Vous autres, Américains, vous comprenez Bonaparte mieux que nous. Vous en êtes plus éloignés. Les Arabes le comprennent encore mieux que vous, ses pas sont empreints sur la terre d’Égypte plus que les pas de Josué, qui fit reculer le soleil. Bonaparte au contraire l’a avancé ! Je lisais l’autre jour l’histoire d’un voyageur qui m’a paru sublime, et que voici :

Ce voyageur s’en va dans le désert et tombe dans un camp d’Arabes, des Arabes accroupis, haletant sous le soleil, de vrais Arabes ! Notre homme, qui ne sait s’il a affaire à des amis ou à des ennemis, s’avance les bras levés au ciel, et pour saluer dignement ces croyans en guenille, il s’écria : — Mahomet ! Mahomet !

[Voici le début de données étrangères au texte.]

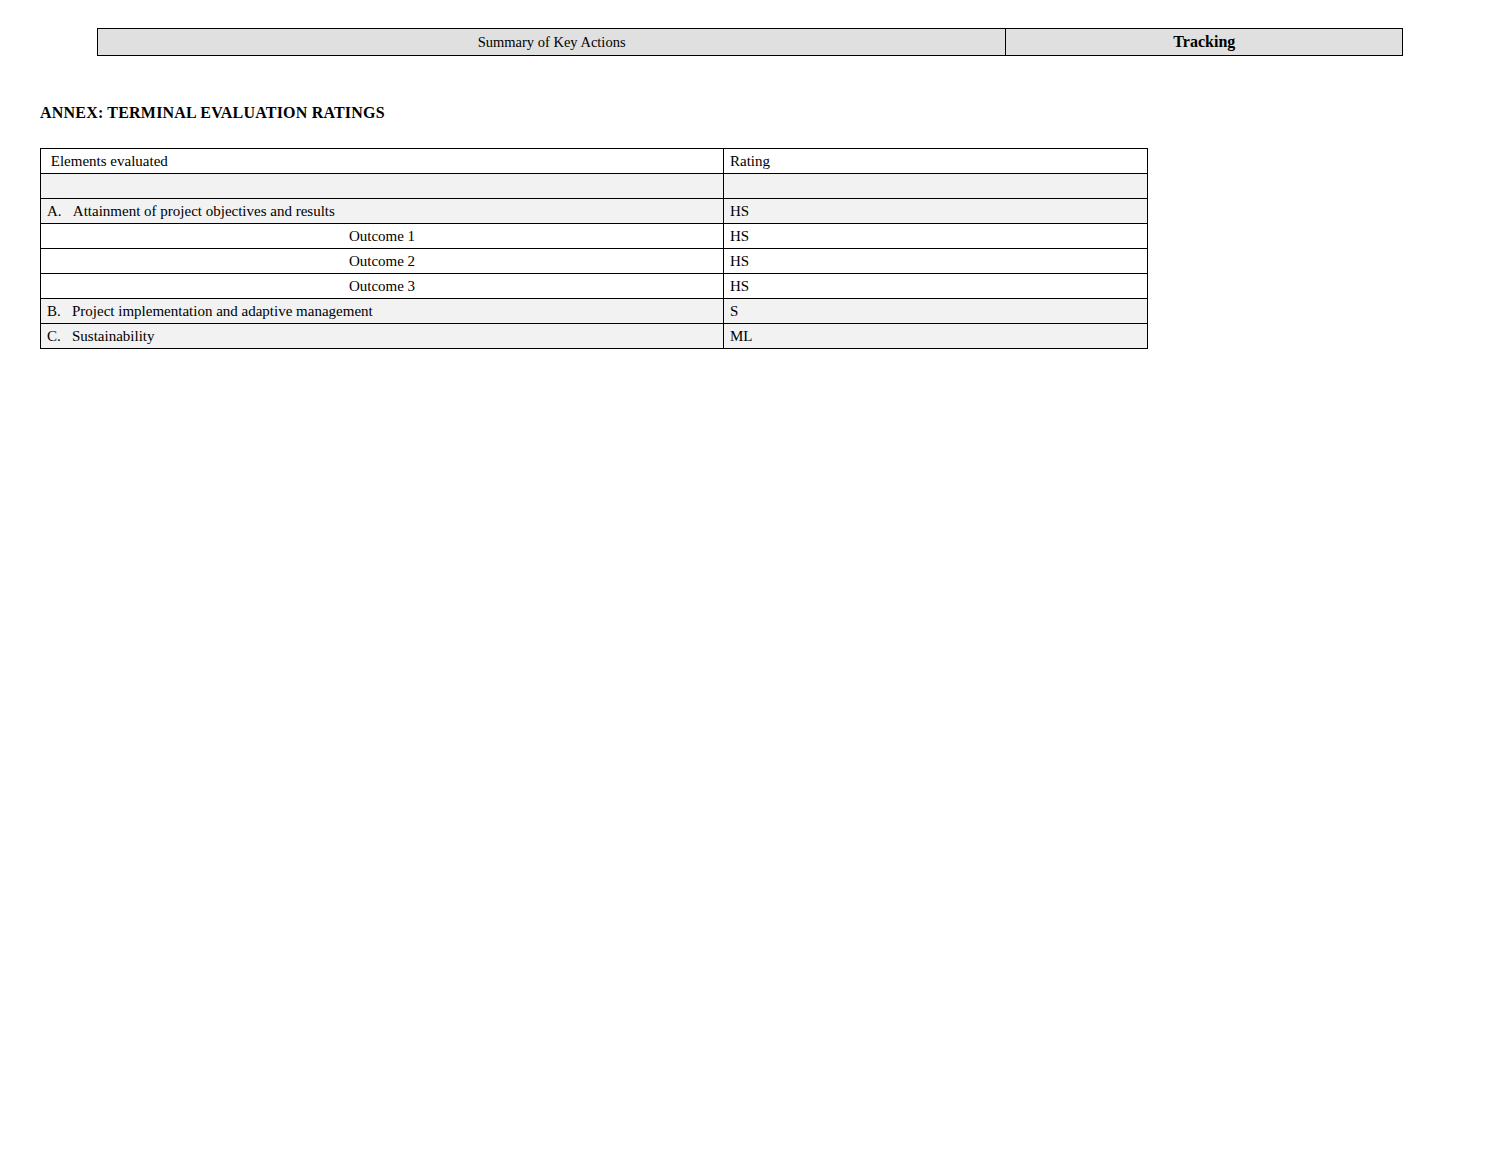| Summary of Key Actions | Tracking |
ANNEX: TERMINAL EVALUATION RATINGS
| Elements evaluated | Rating |
| A. Attainment of project objectives and results | HS |
| Outcome 1 | HS |
| Outcome 2 | HS |
| Outcome 3 | HS |
| B. Project implementation and adaptive management | S |
| C. Sustainability | ML |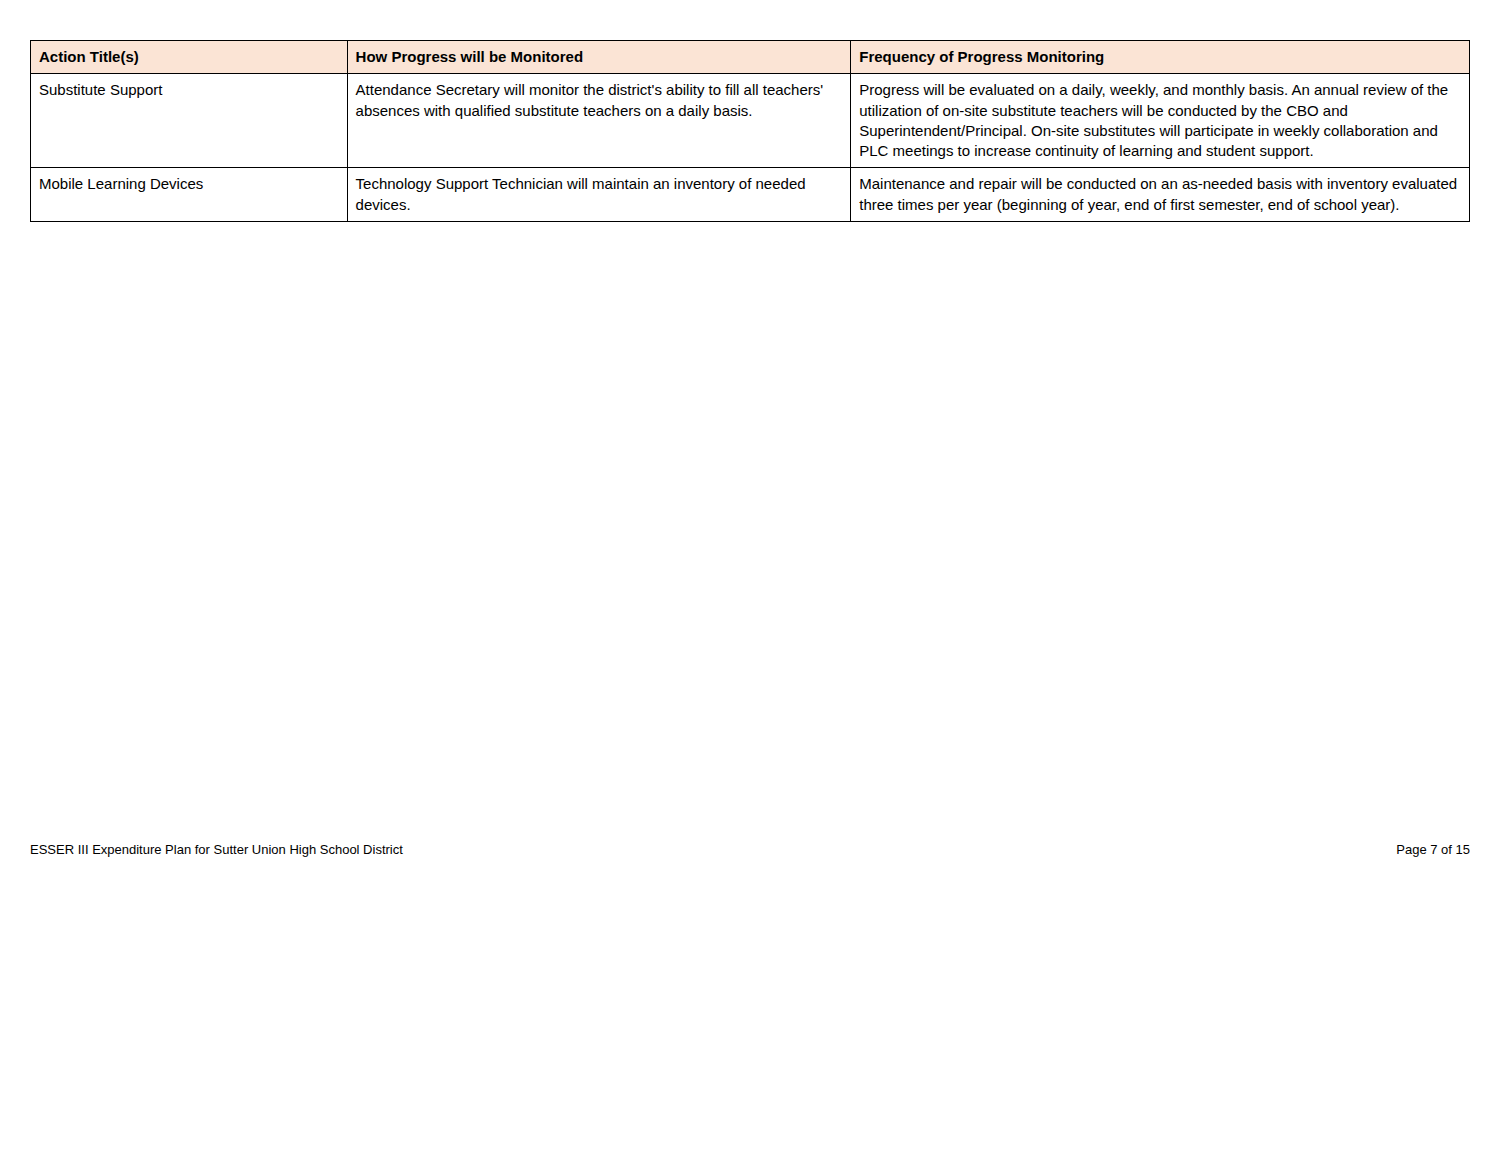| Action Title(s) | How Progress will be Monitored | Frequency of Progress Monitoring |
| --- | --- | --- |
| Substitute Support | Attendance Secretary will monitor the district's ability to fill all teachers' absences with qualified substitute teachers on a daily basis. | Progress will be evaluated on a daily, weekly, and monthly basis. An annual review of the utilization of on-site substitute teachers will be conducted by the CBO and Superintendent/Principal. On-site substitutes will participate in weekly collaboration and PLC meetings to increase continuity of learning and student support. |
| Mobile Learning Devices | Technology Support Technician will maintain an inventory of needed devices. | Maintenance and repair will be conducted on an as-needed basis with inventory evaluated three times per year (beginning of year, end of first semester, end of school year). |
ESSER III Expenditure Plan for Sutter Union High School District Page 7 of 15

Grand et digne salut sans doute, et dont il n’y a pas de peuple qui ne dût être fier. — S’écriât-on Jésus-Christ en France ! ou Luther, en Allemagne, je trouve le salut de notre compatriote admirable de tout point.

Mais ce qui est bien plus admirable, c’est la réponse des Arabes, c’est le salut qu’ils ont rendu au Français ! Figurez-vous qu’à ce cri de Mahomet ! les Arabes se sont dressés tout debout, et qu’ils ont levé leurs deux mains vers le ciel en criant : — Bonaparte ! Bonaparte !

Si vous m’aviez demandé tout simplement : Où est la poésie ? sans me dire où est la poésie en France ? je vous aurais répondu : — La voilà !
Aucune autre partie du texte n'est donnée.